E então a diferença entre os quadrados desses números ímpares consecutivos é simplesmente o maior dos dois quadrados menos o menor dos dois quadrados. Quer dizer, eu poderia colocar os outros ao contrário, mas isso vai torná-los um pouco mais fáceis. Só vai nos deixar com um resultado positivo. E agora eu vou apenas expandir e simplificar essas expressões. Então dois 𝑛 mais três todos ao quadrado são dois 𝑛 mais três vezes dois 𝑛 mais três. E dois 𝑛 mais um todos ao quadrado é dois 𝑛 mais um vezes dois 𝑛 mais um.

Então multiplicar cada termo nos primeiros parênteses por cada termo no segundo parênteses nos dá quatro 𝑛 ao quadrado mais seis 𝑛 mais seis 𝑛 mais nove. E a segunda parte, o segundo termo nessa expressão, nos dá quatro 𝑛 ao quadrado mais dois 𝑛 mais dois 𝑛 mais um. Agora eu incluí parênteses aqui e aqui porque estamos subtraindo toda essa expressão. Então, precisamos ter muito cuidado com esses sinais, então é melhor incluir parênteses nesses lugares para tentar nos impedir de cometer erros mais tarde no cálculo.

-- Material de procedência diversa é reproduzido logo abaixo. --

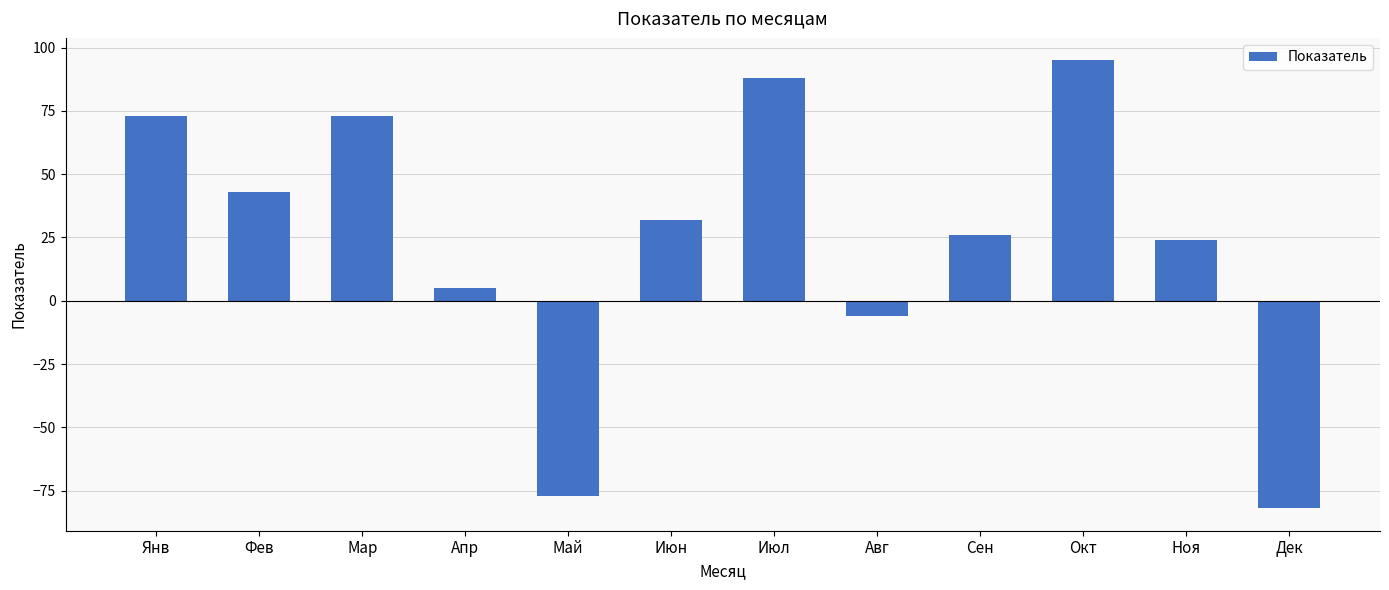

What is the greatest value displayed?

95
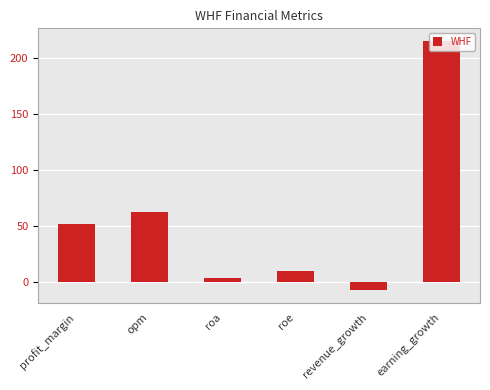

What is the change in value from opm to earning_growth?

+153.0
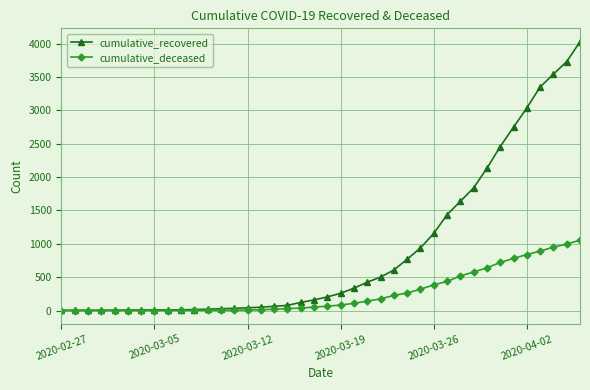

What is the greatest value displayed?

4028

Então, apenas arrumando o que está dentro dos parênteses um pouco, eu tenho quatro 𝑛 ao quadrado mais doze 𝑛. São seis 𝑛 mais seis 𝑛 mais nove menos quatro 𝑛 ao quadrado mais quatro 𝑛 que era dois 𝑛 mais dois 𝑛 mais um. Agora lembre-se, estávamos subtraindo o segundo termo inteiro. Então, estamos tirando 4 𝑛 ao quadrado, estamos tirando 4 𝑛, e estamos tirando um. Então, simplificando esse grande termo, eu tenho quatro 𝑛 ao quadrado menos quatro 𝑛 ao quadrado, bem, isso é zero. Então esses dois se cancelam. Eu tenho doze 𝑛 menos quatro 𝑛, que é oito 𝑛. E eu tenho nove menos um, que é oito. Assim, toda essa expressão pode ser simplificada e resultar oito 𝑛 mais oito.

Agora eu escondi tudo isso. Não estou sugerindo que você não mostre isso no seu trabalho. É que fiquei sem espaço na página aqui, por isso é importante incluir todos os seus passos na solução. Então, para a última etapa, procuramos mostrar algebricamente que essa expressão pode ser um múltiplo de quatro. Então, queremos quatro vezes um inteiro, então vou colocar o quatro em evidência. E temos que tentar provar que o que está dentro desses parênteses aqui é um inteiro. E se isso é um número inteiro, então temos quatro vezes um inteiro. Essa é a definição de um múltiplo de quatro. E como 𝑛 é um inteiro, se dobrarmos um inteiro, ainda teremos um número inteiro. E se adicionarmos outro inteiro a ele, também temos um inteiro. Portanto, podemos dizer que quatro parênteses dois 𝑛 mais dois fecha parênteses são quatro vezes um inteiro, ou seja, um múltiplo de quatro e isso é comprovado.

Assim, em nossas provas algébricas, precisamos ter certeza de que definimos quaisquer variáveis ​​que usaremos, por exemplo, seja 𝑛 um inteiro. Você também precisa afirmar algebricamente como expressar o que está tentando provar. Então, por exemplo, se 𝑛 é um inteiro, então dois 𝑛 deve ser par. Ou se 𝑛 é um inteiro, dois 𝑛 mais um ou dois 𝑛 menos um deve ser um número ímpar ou quatro vezes um inteiro é um múltiplo de quatro e assim por diante.

E, finalmente, você precisa expressar a declaração que está tentando provar algebricamente e reorganizá-la para dar suporte à declaração. Então, por exemplo, nós tivemos três 𝑛 mais três. Bem, se nós colocássemos o três em evidência, sabíamos que 𝑛 era um inteiro. Então, 𝑛 mais um era um inteiro, então tivemos três vezes um inteiro, o que prova que esse deve ser um múltiplo de três.

Então, no geral, as provas algébricas podem ser um pouco trabalhosas, mas elas são ferramentas tão poderosas na matemática que você realmente precisa dominá-las e usá-las e se orgulhar de contar uma história lógica matemática fantástica.